The general key for guests is that they should aim to ease the preparations for the day and the running of the day itself as much as possible. One of the first things you can do to do this is letting your hosts know as soon as possible about whether you’re going to come or not.
When it comes to the big day, the main thing you need to focus on is being agreeable to everyone, no matter what the history! As a guest, it’s your responsibility to make sure that the big day goes smoothly for the bridal couple and to be unobtrusive (that means not drinking too much!). A guest should never upstage the bridal couple, and should never wear white, unless requested to.
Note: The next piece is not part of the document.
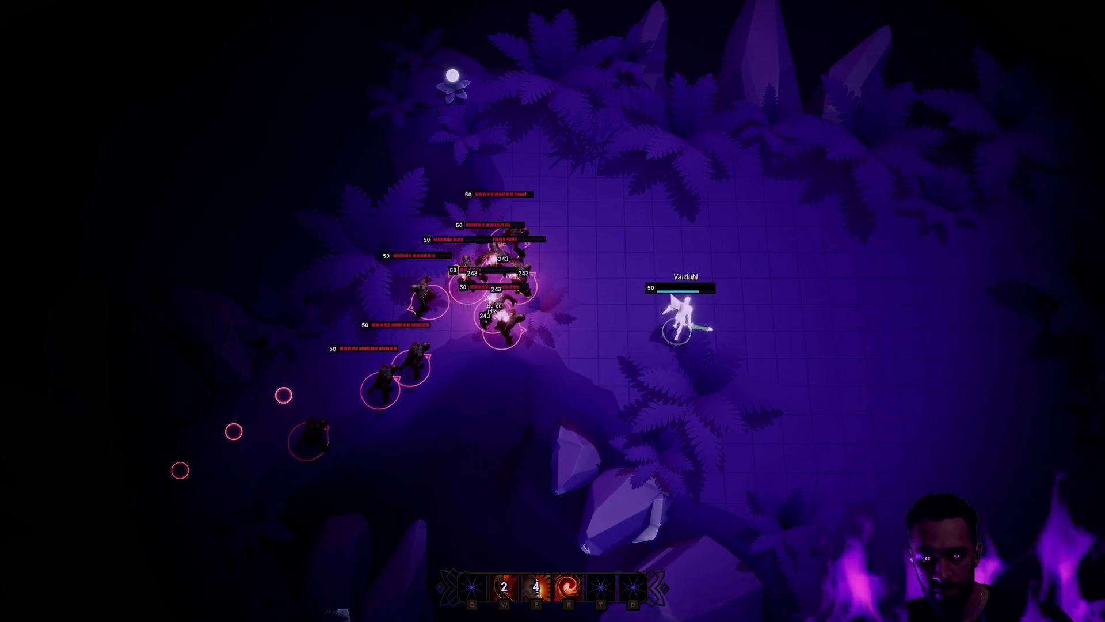
left_click(609, 371)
On the whole, guest etiquette isn’t hard to follow!
If you want to take someone with you to the wedding, take a look at your invitation. If it just has your name on it, only you are invited. If it says your name ‘plus family’, it doesn’t necessarily mean that your Great Aunt Dotty is invited, but the chances are that your immediate family would be welcome (i.e. partner and children). Let your hosts know exactly which of you will be attending.
If the invitation is addressed to you ‘plus guest’ then you are being invited to bring a date along with you. You should make plans to invite someone immediately and let your hosts know the name of your date as soon as possible.
Even under exceptional circumstances ‐‐ for example if you have someone staying with you on the day of the wedding ‐‐ it’s not considered polite to ask the hosts if you can bring an extra guest if you haven’t been invited to do so. Bear in mind not only that they may not want extra people for space reasons, but that each person adds expense to the probably already substantial wedding bill.
If you have children and the invitation is addressed to only you and your partner, then your children are not invited to wedding. The couple obviously have plans for a child‐free day and you shouldn’t take offence ‐‐ book a babysitter and enjoy yourselves!